Your assignment: Please answer from the post about the Comfort Shawl: how much yarn does each kit include?

The beautiful, cosy and stylish Comfort Shawl was designed by Sarah Hazell. Sarah is a very talented (and lovely too) designer with a vast amount of experience. So when she suggested working with my yarn I was bowled over and followed up her offer pretty quickly!
After swatching with Batch Number 2’s Shetland, Shetland~Cheviot Blend and Cheviot, Sarah decided that she’d like to work with the Shetland~Cheviot Blend. This blend brings out the best of the two different wool characteristics; it gains softness and a slight lustre from the Shetland plus strength and bounce from the Cheviot (the other yarns are lovely too, of course, each with their own special characteristics!).
I knew that Sarah had a textured shawl in mind and although I did see a couple of in-progress sneak peaks I wasn’t prepared for how lovely this shawl would be. It is simple yet detailed, soft and cosy yet striking – I can’t believe how lucky I am to have had such magic worked in my yarn!
The Comfort Shawl is completely reversible and is an easy meditative knit. It is a long and shallow design which is cast on from the top edge and decreases each row……….very rewarding as the knitting speeds up the further you go on!
The Comfort Shawl is beautifully sized for wrapping cosily around your neck or can be worn in a more draped fashion for a bold and dramatic effect. The shawl measures around 200cm (79 in) along the top edge and is approximately 55cm (22 in) deep excluding the tassels.
It uses 330g of Black Isle Yarns Shetland~Cheviot Blend, beautifully semi-worsted spun at DK weight by The Border Mill. Each kit will include 360g of yarn plus a paper copy of the pattern. Kits will go on sale tomorrow (Wednesday) night at 7pm UK time.
There’s only a few kits left, if you’d like to snap one up before they are all gone you can find them here.

[Quiz items based on charts]
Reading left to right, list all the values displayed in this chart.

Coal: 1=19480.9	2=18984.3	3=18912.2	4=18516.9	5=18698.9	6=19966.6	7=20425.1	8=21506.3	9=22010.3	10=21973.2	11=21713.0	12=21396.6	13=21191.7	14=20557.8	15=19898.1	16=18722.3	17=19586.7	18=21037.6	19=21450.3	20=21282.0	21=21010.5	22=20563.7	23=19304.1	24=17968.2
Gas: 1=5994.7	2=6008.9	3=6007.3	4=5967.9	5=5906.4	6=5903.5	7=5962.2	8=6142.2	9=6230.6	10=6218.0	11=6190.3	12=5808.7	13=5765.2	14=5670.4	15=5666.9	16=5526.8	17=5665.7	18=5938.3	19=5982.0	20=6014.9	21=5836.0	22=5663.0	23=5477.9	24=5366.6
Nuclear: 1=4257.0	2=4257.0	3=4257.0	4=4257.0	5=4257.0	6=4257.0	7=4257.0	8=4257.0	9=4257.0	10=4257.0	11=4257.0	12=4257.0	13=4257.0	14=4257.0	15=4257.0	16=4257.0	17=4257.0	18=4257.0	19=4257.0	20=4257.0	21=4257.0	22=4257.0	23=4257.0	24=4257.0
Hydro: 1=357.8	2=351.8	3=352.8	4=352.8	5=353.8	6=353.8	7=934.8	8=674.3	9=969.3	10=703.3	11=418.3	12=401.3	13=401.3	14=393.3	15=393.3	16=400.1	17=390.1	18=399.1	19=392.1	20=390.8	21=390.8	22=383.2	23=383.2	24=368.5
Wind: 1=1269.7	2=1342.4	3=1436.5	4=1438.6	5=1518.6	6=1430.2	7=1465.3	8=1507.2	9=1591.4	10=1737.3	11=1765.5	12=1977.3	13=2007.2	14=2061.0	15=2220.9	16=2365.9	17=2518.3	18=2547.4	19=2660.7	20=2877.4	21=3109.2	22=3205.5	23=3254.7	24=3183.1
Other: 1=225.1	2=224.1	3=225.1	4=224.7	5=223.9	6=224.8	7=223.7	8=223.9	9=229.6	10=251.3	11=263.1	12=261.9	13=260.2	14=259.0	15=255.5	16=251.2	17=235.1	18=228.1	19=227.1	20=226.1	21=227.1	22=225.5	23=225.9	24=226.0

Reply: Each kit includes 360g of yarn.